Consignes:
A – Recopiez le passage du texte sur Walden qui commence par les mots « Dans son récit » et se termine par « juste et désintéressée. ».
B – D'après le texte sur Walden, pendant combien de temps Thoreau a-t-il mené sa vie frugale au fond des bois ?
C – Traduisez en anglais cette phrase du texte sur Walden : « Son intention est de vivre une expérience personnelle, philosophique et éminemment politique, tout en donnant la preuve qu’une autre économie de la vie est possible. »

##### Texte à lire #####

En ces temps réglementés et hyperconnectés, il est urgent de débrancher et de s’échapper en relisant « Walden » de Henry David Thoreau. Plus que jamais, la quête de sens individuel se mêle à celle de lien social authentique et de communion avec la Nature. A l’instar de Thoreau, nos vacances d’été peuvent explorer le côté sauvage de la vie et échapper aux règles et conventions des hommes.

En 1845, Henry David Thoreau, américain d’ascendance française, décide de partir vivre seul dans une cabane construite de ses propres mains, au bord de l’étang de Walden, dans le Massachusetts. Là au fond des bois, il mène durant deux ans et deux mois, une vie frugale et autarcique, qui lui laisse tout le loisir de méditer sur le sens de l’existence, la société et le rapport des êtres humains à la Nature.

«Vivre en harmonie avec la nature, mais aussi vivre en harmonie avec soi »

Loin d’être passéiste ni rousseauiste, Thoreau s’engage dans cette aventure comme une expérimentation transitoire qui lui permet de mettre à l’épreuve ses aptitudes à fonder ses actions par lui-même, planter et récolter sa nourriture, fabriquer ses meubles, et surtout vivre avec le strict nécessaire. Ce n’est pas une expérience de pionnier nostalgique ni un acte de rupture avec la société, puisqu’il se situe à moins de 2 kilomètres de son plus proche voisin et reste dans la proximité de sa ville natale de Concord. Son intention est de vivre une expérience personnelle, philosophique et éminemment politique, tout en donnant la preuve qu’une autre économie de la vie est possible. 

Dans son récit « Walden », publié dix ans après cet épisode de vie, Thoreau nous livre une réflexion sereine qui montre qu’il est possible de s’abstraire du monde conventionnel pour devenir réellement soi-même et agir ensuite de manière juste et désintéressée.

##### Données fournies #####

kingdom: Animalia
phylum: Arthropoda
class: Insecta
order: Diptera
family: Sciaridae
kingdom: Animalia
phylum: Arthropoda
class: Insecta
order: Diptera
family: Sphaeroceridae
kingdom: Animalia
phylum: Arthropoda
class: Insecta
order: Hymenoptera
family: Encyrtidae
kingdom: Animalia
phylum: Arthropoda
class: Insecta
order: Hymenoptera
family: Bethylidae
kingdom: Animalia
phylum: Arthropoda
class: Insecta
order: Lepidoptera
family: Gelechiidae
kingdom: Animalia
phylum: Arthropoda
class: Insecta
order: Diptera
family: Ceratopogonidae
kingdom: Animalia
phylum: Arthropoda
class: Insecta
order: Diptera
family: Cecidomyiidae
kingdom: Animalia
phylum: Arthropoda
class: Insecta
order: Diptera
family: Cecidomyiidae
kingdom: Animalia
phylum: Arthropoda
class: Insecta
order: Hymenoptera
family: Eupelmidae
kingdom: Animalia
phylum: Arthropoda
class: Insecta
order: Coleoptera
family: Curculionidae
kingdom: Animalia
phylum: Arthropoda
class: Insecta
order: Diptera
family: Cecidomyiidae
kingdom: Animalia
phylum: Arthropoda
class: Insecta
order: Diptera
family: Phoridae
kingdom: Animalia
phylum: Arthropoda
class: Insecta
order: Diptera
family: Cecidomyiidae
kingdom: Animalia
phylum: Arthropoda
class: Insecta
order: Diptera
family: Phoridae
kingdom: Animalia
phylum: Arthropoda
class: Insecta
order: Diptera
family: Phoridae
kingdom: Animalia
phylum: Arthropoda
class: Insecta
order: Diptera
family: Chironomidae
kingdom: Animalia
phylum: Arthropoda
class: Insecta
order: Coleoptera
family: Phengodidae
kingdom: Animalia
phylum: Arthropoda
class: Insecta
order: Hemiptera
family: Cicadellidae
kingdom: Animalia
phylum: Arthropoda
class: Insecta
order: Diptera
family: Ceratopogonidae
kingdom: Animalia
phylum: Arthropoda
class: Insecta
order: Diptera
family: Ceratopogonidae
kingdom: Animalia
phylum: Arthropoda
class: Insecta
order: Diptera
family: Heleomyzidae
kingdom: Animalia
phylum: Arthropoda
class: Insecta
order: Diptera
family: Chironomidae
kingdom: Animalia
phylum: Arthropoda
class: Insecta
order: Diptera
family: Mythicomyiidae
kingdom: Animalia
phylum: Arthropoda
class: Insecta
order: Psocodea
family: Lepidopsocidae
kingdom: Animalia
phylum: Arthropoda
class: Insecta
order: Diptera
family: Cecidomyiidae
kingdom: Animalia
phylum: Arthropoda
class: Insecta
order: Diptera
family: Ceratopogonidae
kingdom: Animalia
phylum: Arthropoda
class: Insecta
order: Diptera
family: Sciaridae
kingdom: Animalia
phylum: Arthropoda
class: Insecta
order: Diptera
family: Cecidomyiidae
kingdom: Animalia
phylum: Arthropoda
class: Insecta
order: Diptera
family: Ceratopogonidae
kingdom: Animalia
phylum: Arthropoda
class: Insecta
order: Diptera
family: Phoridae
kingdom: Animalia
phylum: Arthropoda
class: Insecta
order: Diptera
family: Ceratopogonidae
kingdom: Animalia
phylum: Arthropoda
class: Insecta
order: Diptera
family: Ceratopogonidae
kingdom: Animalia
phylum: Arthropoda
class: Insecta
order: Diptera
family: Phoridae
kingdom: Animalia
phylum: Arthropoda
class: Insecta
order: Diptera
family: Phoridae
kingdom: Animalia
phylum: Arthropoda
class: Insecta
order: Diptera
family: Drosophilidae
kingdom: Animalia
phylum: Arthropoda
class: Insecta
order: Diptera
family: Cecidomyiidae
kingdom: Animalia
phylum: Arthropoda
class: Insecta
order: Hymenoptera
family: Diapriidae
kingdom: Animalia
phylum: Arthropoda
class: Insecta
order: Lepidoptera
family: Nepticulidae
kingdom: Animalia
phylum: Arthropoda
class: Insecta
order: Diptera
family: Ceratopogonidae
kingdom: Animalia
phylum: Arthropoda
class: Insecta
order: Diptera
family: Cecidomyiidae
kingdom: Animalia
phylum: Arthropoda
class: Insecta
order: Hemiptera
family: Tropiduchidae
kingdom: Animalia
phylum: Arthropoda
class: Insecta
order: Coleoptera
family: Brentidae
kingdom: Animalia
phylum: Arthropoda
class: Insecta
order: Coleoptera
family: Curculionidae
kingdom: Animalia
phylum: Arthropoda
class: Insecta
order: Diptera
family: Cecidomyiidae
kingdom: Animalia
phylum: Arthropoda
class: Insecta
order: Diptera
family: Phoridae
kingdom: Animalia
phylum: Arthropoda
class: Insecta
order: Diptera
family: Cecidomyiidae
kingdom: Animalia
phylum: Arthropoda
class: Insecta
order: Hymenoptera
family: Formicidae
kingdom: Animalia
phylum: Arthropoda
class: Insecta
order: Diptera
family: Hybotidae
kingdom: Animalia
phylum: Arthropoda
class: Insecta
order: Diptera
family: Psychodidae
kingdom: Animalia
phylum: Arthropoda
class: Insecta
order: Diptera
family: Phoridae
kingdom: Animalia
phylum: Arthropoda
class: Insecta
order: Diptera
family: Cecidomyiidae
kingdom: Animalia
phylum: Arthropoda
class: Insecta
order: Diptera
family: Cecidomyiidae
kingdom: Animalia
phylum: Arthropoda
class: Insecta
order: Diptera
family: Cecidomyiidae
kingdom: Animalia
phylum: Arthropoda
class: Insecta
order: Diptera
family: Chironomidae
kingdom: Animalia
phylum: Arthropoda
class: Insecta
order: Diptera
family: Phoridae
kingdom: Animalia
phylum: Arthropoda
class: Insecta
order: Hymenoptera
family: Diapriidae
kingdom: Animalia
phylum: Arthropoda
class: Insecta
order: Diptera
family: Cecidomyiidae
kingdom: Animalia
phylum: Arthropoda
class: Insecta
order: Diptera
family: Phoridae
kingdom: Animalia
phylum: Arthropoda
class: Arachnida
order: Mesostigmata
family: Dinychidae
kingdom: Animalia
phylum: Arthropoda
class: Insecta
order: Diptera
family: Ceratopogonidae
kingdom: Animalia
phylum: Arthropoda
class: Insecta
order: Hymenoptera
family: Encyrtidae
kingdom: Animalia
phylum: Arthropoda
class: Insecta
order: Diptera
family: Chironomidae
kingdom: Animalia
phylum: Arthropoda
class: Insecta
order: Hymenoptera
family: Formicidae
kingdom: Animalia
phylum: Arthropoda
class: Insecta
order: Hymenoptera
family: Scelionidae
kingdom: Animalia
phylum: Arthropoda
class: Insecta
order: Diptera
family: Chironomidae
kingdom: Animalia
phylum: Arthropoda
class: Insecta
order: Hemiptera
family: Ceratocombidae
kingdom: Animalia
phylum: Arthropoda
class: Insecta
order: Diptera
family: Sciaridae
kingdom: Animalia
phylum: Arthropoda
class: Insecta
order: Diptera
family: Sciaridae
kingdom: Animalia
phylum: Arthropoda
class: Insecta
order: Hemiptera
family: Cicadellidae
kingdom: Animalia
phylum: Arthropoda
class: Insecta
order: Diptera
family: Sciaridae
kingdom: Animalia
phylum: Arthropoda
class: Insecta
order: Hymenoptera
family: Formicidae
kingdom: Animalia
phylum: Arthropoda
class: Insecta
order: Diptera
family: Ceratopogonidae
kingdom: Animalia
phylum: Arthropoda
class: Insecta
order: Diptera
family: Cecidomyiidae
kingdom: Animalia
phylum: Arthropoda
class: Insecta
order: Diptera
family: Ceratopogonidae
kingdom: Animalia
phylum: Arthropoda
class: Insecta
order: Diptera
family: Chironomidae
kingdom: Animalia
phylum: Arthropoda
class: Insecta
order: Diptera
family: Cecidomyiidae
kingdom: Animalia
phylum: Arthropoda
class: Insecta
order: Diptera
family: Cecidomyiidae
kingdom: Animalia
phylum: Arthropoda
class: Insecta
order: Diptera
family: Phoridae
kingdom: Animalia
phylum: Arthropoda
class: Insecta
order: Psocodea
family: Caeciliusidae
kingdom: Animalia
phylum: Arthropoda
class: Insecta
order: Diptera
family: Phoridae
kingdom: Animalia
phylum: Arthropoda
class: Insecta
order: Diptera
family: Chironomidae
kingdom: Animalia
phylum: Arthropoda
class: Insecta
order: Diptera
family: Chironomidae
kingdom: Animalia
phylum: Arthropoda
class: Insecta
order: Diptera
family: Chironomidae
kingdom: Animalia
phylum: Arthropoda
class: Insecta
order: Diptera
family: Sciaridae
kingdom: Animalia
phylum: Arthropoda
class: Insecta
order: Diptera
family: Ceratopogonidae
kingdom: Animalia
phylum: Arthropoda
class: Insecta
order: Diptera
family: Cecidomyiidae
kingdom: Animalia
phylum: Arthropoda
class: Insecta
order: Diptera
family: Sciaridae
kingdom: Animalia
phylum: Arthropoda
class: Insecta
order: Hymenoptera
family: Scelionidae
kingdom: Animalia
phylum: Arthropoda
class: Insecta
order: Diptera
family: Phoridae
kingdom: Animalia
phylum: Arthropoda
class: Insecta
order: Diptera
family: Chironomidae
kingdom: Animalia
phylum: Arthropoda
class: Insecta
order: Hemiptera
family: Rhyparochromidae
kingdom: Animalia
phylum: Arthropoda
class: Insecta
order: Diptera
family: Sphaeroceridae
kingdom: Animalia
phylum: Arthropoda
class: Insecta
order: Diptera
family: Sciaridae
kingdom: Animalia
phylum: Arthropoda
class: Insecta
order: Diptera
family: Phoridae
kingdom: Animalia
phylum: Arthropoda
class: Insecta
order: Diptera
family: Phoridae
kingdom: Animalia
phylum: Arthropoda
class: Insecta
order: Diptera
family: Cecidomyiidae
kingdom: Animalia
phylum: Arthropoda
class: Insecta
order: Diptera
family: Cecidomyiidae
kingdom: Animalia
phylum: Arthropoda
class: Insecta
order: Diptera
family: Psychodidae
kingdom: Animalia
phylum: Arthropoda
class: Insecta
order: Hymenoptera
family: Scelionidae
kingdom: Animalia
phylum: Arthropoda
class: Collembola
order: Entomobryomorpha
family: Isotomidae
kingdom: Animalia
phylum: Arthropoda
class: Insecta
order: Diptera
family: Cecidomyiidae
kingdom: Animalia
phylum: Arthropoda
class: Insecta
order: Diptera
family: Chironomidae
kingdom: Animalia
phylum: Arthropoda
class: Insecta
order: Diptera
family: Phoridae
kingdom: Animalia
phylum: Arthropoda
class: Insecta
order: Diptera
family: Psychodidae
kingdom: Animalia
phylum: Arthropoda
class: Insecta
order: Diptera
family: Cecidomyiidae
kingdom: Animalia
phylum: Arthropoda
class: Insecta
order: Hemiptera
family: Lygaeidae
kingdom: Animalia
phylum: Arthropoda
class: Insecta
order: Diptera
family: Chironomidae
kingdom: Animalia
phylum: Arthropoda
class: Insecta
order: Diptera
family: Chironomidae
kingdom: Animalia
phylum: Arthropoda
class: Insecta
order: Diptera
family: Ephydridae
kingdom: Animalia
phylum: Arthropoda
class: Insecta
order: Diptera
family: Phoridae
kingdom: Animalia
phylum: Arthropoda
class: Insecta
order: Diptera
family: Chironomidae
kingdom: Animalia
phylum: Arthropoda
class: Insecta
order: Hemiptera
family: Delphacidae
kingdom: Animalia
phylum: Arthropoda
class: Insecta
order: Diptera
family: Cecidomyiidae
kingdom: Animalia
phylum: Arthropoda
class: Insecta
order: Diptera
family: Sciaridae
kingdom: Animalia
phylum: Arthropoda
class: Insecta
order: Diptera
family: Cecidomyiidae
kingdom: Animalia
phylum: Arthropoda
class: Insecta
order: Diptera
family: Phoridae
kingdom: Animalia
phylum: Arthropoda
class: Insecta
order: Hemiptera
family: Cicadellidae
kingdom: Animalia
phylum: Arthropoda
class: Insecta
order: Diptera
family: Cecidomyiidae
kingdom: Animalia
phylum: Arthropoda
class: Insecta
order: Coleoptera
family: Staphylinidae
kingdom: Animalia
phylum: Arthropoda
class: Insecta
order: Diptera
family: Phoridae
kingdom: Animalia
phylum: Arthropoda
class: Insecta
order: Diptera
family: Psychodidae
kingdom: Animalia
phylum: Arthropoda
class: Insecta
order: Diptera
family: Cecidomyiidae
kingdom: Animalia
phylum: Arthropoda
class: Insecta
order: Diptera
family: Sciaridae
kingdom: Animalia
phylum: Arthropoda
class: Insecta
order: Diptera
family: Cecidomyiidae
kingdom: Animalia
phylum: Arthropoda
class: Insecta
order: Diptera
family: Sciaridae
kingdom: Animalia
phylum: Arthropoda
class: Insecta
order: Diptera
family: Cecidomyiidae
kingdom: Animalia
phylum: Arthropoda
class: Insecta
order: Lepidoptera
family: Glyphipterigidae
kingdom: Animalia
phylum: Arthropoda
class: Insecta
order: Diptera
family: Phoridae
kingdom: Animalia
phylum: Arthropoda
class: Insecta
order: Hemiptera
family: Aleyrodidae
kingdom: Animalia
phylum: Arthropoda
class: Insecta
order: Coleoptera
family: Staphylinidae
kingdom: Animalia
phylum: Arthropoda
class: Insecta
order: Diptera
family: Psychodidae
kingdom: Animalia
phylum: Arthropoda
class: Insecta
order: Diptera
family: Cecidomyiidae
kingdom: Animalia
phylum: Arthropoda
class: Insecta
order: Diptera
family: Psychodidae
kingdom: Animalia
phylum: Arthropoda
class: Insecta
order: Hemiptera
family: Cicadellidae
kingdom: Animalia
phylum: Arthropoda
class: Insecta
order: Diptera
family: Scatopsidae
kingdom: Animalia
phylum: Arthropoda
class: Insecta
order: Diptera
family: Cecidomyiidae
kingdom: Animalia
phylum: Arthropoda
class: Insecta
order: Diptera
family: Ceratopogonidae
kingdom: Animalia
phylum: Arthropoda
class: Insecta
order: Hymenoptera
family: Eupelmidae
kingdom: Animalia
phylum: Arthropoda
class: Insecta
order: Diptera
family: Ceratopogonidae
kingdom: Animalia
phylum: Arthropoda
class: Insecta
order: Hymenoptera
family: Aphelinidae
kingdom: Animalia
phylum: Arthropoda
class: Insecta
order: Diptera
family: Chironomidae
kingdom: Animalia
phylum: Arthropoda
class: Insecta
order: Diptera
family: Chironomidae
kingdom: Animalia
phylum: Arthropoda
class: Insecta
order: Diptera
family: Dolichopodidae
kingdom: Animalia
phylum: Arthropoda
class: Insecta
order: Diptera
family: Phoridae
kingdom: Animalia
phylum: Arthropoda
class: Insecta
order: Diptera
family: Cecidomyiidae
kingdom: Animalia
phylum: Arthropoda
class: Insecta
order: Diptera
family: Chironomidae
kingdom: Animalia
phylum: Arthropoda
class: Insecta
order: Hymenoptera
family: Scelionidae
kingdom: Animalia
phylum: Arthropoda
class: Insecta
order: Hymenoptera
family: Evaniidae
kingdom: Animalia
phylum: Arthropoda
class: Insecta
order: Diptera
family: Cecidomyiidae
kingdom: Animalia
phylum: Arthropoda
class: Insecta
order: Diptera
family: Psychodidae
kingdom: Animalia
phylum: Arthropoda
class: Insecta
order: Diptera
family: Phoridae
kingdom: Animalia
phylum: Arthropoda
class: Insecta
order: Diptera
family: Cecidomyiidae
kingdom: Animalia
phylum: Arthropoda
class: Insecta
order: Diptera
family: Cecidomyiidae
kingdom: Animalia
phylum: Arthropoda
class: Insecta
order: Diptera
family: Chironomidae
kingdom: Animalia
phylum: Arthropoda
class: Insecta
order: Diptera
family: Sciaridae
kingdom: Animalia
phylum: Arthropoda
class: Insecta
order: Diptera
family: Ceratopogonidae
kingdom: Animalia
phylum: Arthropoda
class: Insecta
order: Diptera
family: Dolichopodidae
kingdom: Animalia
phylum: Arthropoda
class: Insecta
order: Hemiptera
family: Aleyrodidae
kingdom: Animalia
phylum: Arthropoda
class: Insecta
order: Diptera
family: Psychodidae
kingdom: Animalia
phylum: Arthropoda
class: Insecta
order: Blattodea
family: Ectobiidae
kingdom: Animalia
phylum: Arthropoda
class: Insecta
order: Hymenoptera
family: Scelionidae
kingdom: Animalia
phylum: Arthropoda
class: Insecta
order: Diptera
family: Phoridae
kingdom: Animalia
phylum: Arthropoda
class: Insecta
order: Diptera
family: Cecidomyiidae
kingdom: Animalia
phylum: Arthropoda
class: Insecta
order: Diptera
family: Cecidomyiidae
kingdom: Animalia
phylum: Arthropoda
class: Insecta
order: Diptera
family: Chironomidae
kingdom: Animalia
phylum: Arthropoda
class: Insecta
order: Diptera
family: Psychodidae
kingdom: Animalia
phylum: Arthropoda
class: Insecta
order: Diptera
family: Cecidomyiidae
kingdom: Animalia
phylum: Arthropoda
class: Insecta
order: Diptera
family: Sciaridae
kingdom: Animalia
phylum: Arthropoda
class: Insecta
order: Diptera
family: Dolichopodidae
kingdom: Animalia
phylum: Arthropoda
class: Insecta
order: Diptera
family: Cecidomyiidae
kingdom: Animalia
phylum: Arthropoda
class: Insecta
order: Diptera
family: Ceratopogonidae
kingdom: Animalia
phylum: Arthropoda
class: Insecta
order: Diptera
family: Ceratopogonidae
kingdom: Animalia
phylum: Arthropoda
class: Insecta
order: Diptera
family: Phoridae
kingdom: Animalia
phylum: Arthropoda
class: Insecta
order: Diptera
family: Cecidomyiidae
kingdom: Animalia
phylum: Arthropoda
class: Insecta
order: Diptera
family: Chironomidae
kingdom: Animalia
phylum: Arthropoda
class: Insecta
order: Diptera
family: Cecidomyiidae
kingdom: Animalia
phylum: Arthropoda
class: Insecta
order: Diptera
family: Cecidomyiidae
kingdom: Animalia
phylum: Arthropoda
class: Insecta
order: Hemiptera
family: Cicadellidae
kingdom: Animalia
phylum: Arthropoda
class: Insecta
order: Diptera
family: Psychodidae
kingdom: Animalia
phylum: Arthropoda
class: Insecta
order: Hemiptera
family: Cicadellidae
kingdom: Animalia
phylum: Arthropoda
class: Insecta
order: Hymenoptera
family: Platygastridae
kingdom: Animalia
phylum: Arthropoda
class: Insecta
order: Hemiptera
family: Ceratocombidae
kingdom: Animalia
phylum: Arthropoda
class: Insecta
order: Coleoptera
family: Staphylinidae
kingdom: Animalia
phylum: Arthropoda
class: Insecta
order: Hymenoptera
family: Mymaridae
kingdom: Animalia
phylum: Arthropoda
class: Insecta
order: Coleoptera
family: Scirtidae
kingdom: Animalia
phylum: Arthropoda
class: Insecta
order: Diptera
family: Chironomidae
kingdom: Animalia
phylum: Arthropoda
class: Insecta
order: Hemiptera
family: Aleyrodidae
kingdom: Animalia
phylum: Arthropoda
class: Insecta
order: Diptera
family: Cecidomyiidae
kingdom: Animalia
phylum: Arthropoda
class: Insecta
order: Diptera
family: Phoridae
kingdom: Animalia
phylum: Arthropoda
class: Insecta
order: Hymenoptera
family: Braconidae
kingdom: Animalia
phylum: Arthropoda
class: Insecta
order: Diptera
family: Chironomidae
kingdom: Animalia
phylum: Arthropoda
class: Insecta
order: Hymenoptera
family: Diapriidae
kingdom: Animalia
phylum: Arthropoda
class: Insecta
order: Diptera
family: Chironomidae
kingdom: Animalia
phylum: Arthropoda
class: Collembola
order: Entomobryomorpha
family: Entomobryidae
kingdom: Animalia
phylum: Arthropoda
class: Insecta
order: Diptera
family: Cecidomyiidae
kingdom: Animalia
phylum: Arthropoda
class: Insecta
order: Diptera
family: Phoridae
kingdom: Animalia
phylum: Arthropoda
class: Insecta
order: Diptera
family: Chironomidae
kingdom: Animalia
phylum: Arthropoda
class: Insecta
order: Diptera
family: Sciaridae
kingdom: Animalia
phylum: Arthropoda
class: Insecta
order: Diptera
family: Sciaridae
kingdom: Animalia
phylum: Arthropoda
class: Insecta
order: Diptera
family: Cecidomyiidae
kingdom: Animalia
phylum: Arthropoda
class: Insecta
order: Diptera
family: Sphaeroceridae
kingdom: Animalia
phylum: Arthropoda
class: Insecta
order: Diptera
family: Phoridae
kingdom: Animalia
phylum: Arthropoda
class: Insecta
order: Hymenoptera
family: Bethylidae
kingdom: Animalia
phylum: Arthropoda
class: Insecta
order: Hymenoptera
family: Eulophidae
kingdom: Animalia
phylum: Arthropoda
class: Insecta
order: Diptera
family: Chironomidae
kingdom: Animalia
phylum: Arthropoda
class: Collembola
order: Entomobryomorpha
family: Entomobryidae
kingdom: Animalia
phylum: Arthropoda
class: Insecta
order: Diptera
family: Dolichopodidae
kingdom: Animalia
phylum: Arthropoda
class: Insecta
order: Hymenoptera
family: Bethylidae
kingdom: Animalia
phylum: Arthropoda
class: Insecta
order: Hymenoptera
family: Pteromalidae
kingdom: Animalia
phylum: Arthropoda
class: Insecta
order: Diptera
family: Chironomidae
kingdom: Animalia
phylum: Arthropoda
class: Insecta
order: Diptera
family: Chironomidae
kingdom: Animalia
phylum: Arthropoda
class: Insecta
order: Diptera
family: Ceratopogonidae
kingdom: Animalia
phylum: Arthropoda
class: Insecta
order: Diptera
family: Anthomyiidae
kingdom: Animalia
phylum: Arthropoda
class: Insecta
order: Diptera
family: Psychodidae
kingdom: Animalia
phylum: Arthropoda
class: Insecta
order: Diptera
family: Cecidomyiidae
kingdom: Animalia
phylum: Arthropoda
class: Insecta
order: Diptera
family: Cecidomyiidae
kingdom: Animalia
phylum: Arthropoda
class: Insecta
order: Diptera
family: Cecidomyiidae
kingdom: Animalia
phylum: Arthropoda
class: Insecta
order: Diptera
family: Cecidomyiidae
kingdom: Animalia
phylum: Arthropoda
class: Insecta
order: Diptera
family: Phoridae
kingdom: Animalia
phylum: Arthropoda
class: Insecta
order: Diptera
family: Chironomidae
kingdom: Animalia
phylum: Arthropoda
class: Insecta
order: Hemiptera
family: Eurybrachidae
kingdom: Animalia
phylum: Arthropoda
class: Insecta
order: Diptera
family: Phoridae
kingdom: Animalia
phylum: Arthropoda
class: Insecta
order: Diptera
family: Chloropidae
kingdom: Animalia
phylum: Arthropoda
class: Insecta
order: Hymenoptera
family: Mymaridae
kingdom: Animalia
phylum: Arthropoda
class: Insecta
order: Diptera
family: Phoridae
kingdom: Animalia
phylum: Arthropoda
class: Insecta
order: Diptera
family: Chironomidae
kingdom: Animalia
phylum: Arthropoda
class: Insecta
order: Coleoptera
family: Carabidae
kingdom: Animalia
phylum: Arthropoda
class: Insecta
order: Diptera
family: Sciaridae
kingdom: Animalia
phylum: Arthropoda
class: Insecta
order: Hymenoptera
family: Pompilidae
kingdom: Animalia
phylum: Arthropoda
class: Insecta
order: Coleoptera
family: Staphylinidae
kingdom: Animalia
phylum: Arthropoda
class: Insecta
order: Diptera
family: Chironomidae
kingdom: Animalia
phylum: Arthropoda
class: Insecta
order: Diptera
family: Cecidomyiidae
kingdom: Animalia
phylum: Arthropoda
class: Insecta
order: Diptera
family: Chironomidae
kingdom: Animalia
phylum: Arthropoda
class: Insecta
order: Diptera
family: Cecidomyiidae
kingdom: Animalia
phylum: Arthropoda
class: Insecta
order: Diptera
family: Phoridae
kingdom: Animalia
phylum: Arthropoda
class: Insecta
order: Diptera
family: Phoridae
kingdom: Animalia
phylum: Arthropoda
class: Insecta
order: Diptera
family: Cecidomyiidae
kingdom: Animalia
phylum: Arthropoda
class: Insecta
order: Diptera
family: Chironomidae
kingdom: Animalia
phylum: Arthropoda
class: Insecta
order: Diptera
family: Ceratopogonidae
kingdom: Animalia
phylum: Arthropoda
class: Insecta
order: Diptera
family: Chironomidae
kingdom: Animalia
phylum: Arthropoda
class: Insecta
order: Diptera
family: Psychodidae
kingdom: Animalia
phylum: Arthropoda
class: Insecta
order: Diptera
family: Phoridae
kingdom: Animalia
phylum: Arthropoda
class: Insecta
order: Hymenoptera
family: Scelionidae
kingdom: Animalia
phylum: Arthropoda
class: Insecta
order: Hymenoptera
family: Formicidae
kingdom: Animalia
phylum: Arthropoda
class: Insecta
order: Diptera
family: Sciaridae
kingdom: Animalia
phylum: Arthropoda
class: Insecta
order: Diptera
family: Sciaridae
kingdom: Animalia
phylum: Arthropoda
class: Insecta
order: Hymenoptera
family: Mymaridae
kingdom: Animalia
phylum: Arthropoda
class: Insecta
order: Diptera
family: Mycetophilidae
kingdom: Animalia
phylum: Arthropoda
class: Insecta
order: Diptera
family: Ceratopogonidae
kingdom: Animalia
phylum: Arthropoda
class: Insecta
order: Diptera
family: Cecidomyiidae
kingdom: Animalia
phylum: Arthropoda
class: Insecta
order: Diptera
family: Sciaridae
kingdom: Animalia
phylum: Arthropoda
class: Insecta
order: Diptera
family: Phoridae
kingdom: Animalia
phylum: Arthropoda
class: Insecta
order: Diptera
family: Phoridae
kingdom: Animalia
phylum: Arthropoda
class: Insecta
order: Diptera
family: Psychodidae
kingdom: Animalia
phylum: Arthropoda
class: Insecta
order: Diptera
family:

#####

Corrigé:
A –
Dans son récit « Walden », publié dix ans après cet épisode de vie, Thoreau nous livre une réflexion sereine qui montre qu’il est possible de s’abstraire du monde conventionnel pour devenir réellement soi-même et agir ensuite de manière juste et désintéressée.

B – Deux ans et deux mois.

C – His intention is to live a personal, philosophical, and eminently political experience, while proving that another economy of life is possible.